Я достал из портфеля бутылку, откупорил ее и, спустив воду в унитазе, приник к горлышку, сделав три больших сладостных глотка. Бедная Лелька, я только сейчас ее понял: уход от ужаса. В вине правда, что с древними спорить, не мы придумали…
Вернувшись в холл, я выпил виноградного сока, разбавив его минеральной водой, и откинулся на мягкую спинку диванчика.
Но почему, подумал я, Русанов в ту первую встречу так смело протянул мне конверт с деньгами? Кто мог сказать ему, что я приму? Кто, кроме меня? Никто. Значит, в нем таится какая-то дьявольская сила? Может, он медиум? Обладает даром гипноза? Нет, ответил я себе, просто-напросто в нем живет торговый человек, никакой он не художник, а барыга, правильно его в институте мордой об стол таскали… По призванию он бизнесмен, а не художник, он удобное любит, красивенькое, а разве истинная красота удобна? Нет ничего страшней непризнанных гениев, они всех винят в своей неудаче, всех, кроме себя, вот им и надобны те, на которых можно переложить вину, чтоб не было так безнадежно и пусто жить…
…В маленьком репродукторе, не видном глазу — верно, установлен где-то на полу, — я услыхал голос диктора: «Пассажира Монахова, вылетающего двести сорок третьим рейсом, просим срочно пройти к диспетчеру багажного отделения».
Это что такое, подумал я. Сердце снова ухнуло в живот. Страх родился безотчетно, по-животному. Да не психуй, сказал я себе. Наверное, Кузинцов забыл что-то передать. Ничего он не забыл, ответил я себе, он дотошный, господи, что ж случилось?!

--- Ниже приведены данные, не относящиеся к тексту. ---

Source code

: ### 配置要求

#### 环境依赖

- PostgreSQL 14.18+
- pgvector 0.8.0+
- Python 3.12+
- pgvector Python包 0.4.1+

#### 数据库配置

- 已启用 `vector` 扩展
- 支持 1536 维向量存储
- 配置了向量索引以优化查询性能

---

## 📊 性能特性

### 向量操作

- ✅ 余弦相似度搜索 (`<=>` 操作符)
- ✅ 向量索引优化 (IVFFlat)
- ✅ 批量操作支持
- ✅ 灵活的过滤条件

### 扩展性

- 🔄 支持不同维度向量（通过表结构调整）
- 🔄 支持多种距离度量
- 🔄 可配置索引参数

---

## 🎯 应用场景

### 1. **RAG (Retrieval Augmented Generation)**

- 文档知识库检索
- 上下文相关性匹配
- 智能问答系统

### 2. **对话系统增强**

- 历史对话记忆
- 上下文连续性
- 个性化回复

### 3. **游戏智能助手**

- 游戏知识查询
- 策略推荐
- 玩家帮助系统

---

Я снова пошел в туалет, допил виски, сунул пустую бутылку в портфель и, остановившись перед умывальником, начал мыть руки горячей водой. Зачем? Я ощущал, как сладостна эта горячая вода, как прекрасен голубой кафель, мыльница с розовым, пахучим мылом (отчего перестали выпускать земляничное мыло, оно было нежней яблочного?) и сухое, хоть и старофасонное, вафельное полотенце. Я не сразу понял, отчего так долго любуюсь умывальником, а потом догадался: за всем этим комфортом мне видится тюрьма, ее ужас, грязные обмылки, вонючие параши и оббитые чугунные раковины в сортирах, рядом с которыми стоят надзиратели, неотрывно наблюдавшие за тем, как оправляется заключенный…
Когда я вернулся в холл, девушка сказала, что объявлена посадка на мой рейс, ворота номер девять, счастливого полета…
Пусть себе Монахов разбирается с диспетчером по багажу, подумал я. Ждать его нет смысла, надо идти в самолет. Почему я обязан интересоваться, где он? Я ему не нянька, сам разберется. Главное — естественность, уверенная естественность… В дверях, однако, я столкнулся с Монаховым.